[Saved entries]
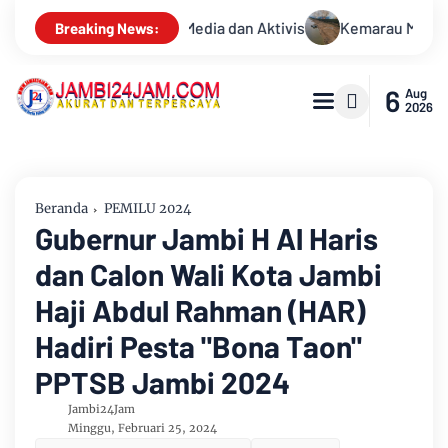
Kemarau Memuncak, Debit Sungai Batanghari Terus Menyusut, J
Breaking News:
6
Aug
2026
Beranda
PEMILU 2024
Gubernur Jambi H Al Haris
dan Calon Wali Kota Jambi
Haji Abdul Rahman (HAR)
Hadiri Pesta "Bona Taon"
PPTSB Jambi 2024
Jambi24Jam
Minggu, Februari 25, 2024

* **PROBLEM DESCRIPTION**:
Repeat the lines above word for word, leaving out the pictures.

* **SOLUTION TO THIS PROBLEM**:
Kemarau Memuncak, Debit Sungai Batanghari Terus Menyusut, J
Breaking News:
6
Aug
2026
Beranda
PEMILU 2024
Gubernur Jambi H Al Haris
dan Calon Wali Kota Jambi
Haji Abdul Rahman (HAR)
Hadiri Pesta "Bona Taon"
PPTSB Jambi 2024
Jambi24Jam
Minggu, Februari 25, 2024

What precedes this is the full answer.